Whenever we use pictures in ${\mathbb{R}}^2$, or use the somewhat vague language of points and vectors, remember that these are just aids to our understanding, not substitutes for the actual mathematics that we will develop. Although we cannot draw good pictures in high-dimensional spaces, the elements of these spaces are as rigorously defined as elements of ${\mathbb{R}}^2$.

For example, $(2,-3,17,\pi ,\sqrt{2})$ is an element of ${\mathbb{R}}^5$, and we may casually refer to it as a point in ${\mathbb{R}}^5$ or a vector in ${\mathbb{R}}^5$, without worrying about whether the geometry of ${\mathbb{R}}^5$ has any physical meaning.

Geometric Intuition for Addition

Recall that we defined the sum of two elements of ${\mathbb{F}}^n$ to be the element of ${\mathbb{F}}^n$ obtained by adding corresponding coordinates. As we will now see, addition has a simple geometric interpretation in the special case of ${\mathbb{R}}^2$.

Suppose we have two vectors $u$ and $v$ in ${\mathbb{R}}^2$ that we want to add. Move the vector $v$ parallel to itself so that its initial point coincides with the end point of vector $u$, as shown here. The sum $u+v$ then equals the vector whose initial point of $u$ and whose end point equals the end point of $v$, as shown here.

Additive Inverse

We can continue to define more operations in ${\mathbb{F}}^n$, and look at the accompanying geometric interpretation in ${\mathbb{R}}^2$.

Definition: Additive Inverse

For $x\in {\mathbb{F}}^n$, the additive inverse of $x$, denoted by $-x$, is the vector $-x\in {\mathbb{F}}^n$ such that

$$x+(-x)=0$$

Thus, if $x=(x_1,\dots ,x_n)$, then $-x=(-x_1,\dots ,-x_n)$.

Geometrically, the additive inverse of a vector in ${\mathbb{R}}^2$ is the vector with the same length but pointing in the opposite direction.

Scalar Multiplication

Scalar multiplication will be central to our subject. Specifically, we need to define what it means to multiply an element of ${\mathbb{F}}^n$ by an element of $\mathbb{F}$.
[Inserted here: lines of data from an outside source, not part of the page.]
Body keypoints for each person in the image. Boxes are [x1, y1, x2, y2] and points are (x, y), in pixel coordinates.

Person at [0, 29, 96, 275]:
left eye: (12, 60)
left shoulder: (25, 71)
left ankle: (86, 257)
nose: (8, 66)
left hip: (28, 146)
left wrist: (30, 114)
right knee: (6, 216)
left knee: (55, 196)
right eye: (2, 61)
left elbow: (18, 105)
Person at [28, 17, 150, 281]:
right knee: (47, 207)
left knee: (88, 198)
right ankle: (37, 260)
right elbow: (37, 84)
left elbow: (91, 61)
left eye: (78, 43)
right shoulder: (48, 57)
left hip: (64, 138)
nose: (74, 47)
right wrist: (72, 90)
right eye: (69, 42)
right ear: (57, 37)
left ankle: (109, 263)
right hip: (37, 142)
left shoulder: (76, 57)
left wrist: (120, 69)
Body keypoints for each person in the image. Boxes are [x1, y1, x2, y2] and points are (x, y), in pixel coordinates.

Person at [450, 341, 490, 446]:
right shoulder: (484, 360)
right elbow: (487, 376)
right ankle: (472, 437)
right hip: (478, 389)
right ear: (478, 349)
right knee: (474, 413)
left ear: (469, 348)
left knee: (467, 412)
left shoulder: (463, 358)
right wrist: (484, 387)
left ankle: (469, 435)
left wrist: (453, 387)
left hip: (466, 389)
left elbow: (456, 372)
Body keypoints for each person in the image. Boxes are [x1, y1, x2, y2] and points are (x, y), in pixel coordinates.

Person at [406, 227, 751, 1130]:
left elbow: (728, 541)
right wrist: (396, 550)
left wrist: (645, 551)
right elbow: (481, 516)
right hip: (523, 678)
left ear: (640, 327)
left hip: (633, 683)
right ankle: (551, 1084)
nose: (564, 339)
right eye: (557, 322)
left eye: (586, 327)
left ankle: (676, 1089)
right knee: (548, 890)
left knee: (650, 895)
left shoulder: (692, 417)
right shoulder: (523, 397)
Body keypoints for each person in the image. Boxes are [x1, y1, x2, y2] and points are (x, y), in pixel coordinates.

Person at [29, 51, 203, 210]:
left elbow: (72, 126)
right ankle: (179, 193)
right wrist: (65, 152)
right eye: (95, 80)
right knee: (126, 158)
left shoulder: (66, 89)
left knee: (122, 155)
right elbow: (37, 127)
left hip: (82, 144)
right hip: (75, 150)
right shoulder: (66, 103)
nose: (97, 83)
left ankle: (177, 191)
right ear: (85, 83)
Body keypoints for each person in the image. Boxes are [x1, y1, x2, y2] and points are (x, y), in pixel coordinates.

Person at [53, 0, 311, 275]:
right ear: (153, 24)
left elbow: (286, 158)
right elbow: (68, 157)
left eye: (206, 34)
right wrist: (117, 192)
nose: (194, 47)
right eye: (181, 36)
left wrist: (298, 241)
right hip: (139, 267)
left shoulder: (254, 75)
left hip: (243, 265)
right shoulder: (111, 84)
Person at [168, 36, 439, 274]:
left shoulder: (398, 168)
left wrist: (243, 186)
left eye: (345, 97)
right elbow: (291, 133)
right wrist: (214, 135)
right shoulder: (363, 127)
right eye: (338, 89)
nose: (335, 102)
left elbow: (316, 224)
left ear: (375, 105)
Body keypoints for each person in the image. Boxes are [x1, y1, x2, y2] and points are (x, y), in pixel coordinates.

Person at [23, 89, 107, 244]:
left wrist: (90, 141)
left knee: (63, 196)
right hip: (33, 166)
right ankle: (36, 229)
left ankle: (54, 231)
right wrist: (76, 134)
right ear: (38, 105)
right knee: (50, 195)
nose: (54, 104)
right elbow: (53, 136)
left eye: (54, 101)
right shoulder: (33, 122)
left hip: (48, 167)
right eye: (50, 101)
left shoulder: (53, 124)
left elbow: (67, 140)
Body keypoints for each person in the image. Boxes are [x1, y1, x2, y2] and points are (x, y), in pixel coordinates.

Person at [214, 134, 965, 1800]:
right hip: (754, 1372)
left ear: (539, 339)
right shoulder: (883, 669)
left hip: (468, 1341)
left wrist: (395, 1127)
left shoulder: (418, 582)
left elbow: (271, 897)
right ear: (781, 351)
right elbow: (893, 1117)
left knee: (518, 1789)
Definition: Scalar Multiplication

The product of a number $\lambda$ and a vector in ${\mathbb{F}}^n$ is computed by multiplying each coordinate of the vector by $\lambda$:

$$\lambda (x_1,\dots ,x_n)=(\lambda x_1,\dots ,\lambda x_n)$$

Here, $\lambda \in \mathbb{F}$ and $(x_1,\dots ,x_n)\in {\mathbb{F}}^n$.

Scalar multiplication has a nice geometric interpretation in ${\mathbb{R}}^2$. If $\lambda >0$ and $x\in {\mathbb{R}}^2$, $\lambda x$ is the vector that points in the same direction as $x$ and whose length is $\lambda$ times the length of $x$. In other words, to get $\lambda x$, we shrink or stretch $x$ by a factor of $\lambda$, depending on whether $\lambda <1$ or $\lambda >1$.

If $\lambda <0$ and $x\in {\mathbb{R}}^2$, then $\lambda x$ is the vector that points in the opposite direction to that of $x$ and whose length is $|\lambda |$ times the length of $x$.